Odpowiedzą za nieudzielenie pomocy?
Przed Sądem Rejonowym dla Krakowa Nowej Huty rozpoczął się proces dwójki lekarzy ze szpitala im. Rydygiera w Krakowie, którzy nie udzielili pomocy ciężko choremu na serce pacjentowi - poinformował rzecznik Sądu Okręgowego Andrzej Almert.
Oskarżeni nie przyznają się do winy. Grozi im kara do 5 lat pozbawienia wolności.
Zarzuty postawiono kierowniczce Centralnej Izby Przyjęć szpitala Bożenie K.-M i starszemu asystentowi z oddziału kardiologii Mariuszowi H.

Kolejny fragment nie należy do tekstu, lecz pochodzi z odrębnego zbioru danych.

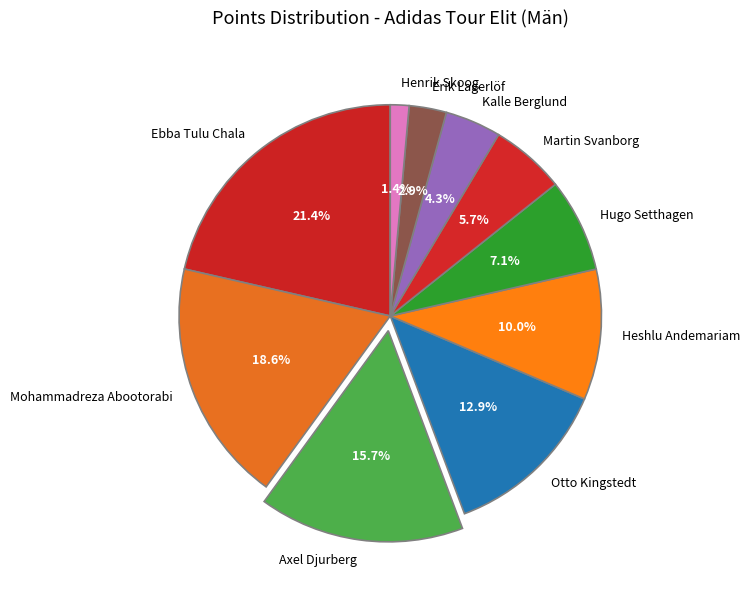

Combined, do Martin Svanborg and Erik Lagerlöf account for over 50%?

No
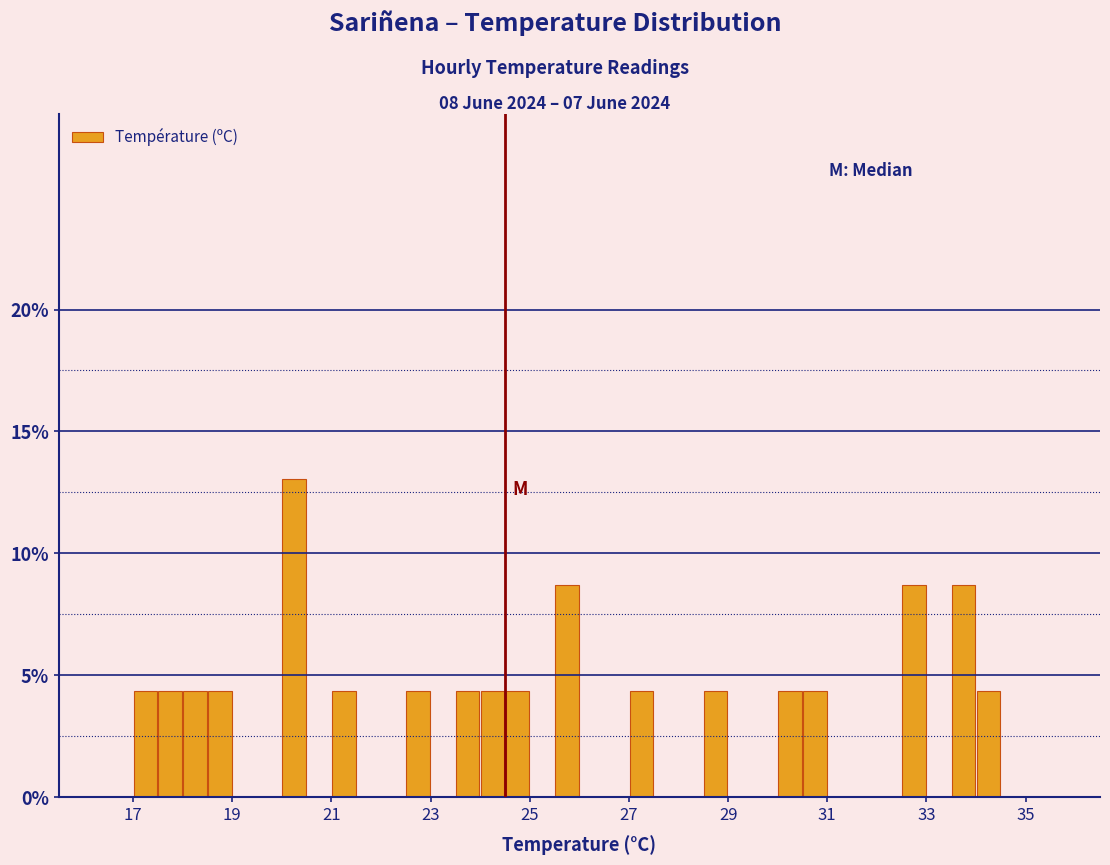

Around what value on the x-axis is the tallest bar? Give the approximate position of its centre, as read against the axis.

20.2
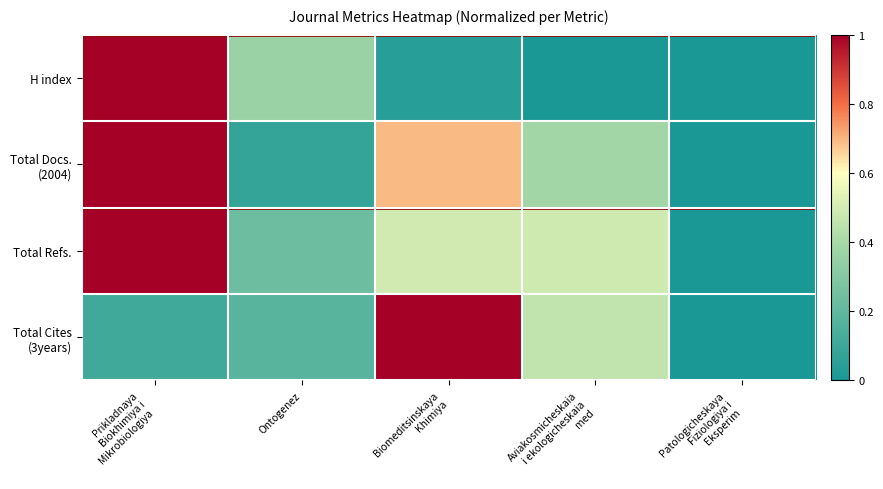

Between Ontogenez and Patologicheskaya Fiziologiya i Eksperim, which series saw the biggest shift?

H index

Zdaniem prokuratury, lekarze odstąpili od pełnego zdiagnozowania pacjenta i mimo przesłanek do natychmiastowej hospitalizacji i wbrew wymogom sztuki medycznej skierowali go do leczenia ambulatoryjnego.
Sprawa dotyczy 25-letniego pacjenta, u którego w sierpniu 2001 roku lekarze ze szpitala im. Żeromskiego w Nowej Hucie rozpoznali zapalenie mięśnia sercowego. Skierowany do hospitalizacji pacjent pojechał do pobliskiego szpitala im. Rydygiera z uwagi na konieczność wykonania badania echa serca.

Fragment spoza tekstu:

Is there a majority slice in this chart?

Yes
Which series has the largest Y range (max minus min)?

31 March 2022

Lekarze w Centralnej Izbie Przyjęć szpitala im. Rydygiera nie przyjęli go jednak i mimo wyników badań ekg i rtg skierowali do leczenia ambulatoryjnego. Pacjent miał leczyć się polopiryną i zgłosić za cztery dni.
Na drugi dzień rano pacjent skorzystał z pomocy innego lekarza. U chorego stwierdzono m.in. zapalenie mięśnia sercowego, zawał lewej półkuli mózgu, częściowy niedowład. Udzielono mu skutecznej pomocy w innej placówce.

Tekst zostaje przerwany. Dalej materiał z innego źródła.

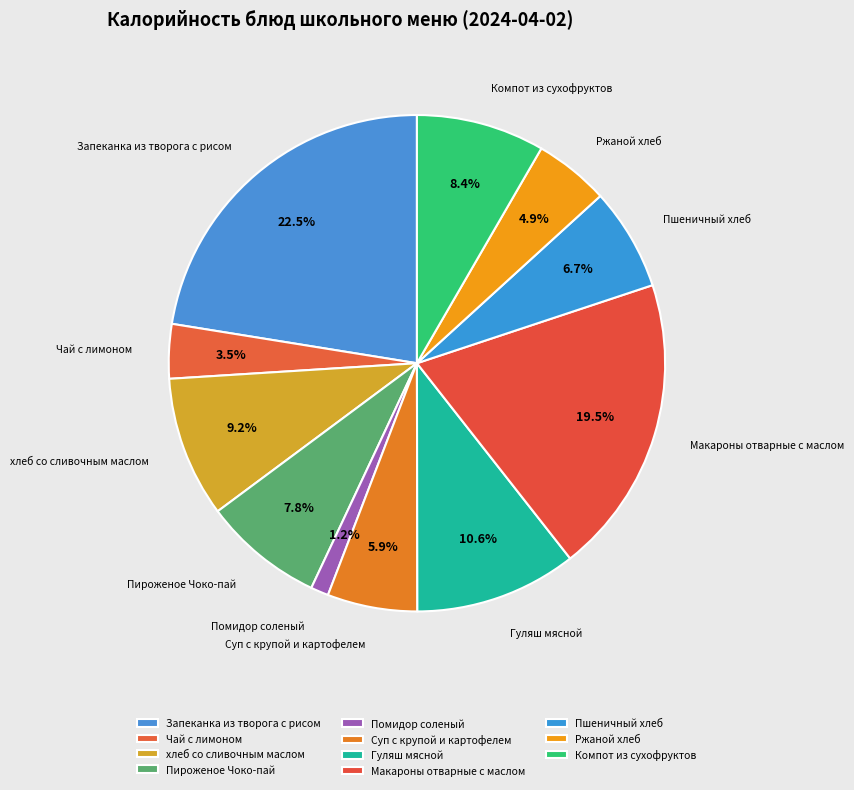

What percentage do Ржаной хлеб and Чай с лимоном together represent?

8.4%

Prokuratura oskarżyła oboje lekarzy o narażenie pacjenta na bezpośrednie niebezpieczeństwo utraty życia lub zdrowia, za co kodeks karny przewiduje karę do 5 lat pozbawienia wolności.
W śledztwie lekarze nie przyznali się do winy. Podczas pierwszej rozprawy przed sądem oskarżona lekarka również nie przyznała się do winy. Na następnej rozprawie wyjaśnienia składać będzie oskarżony lekarz.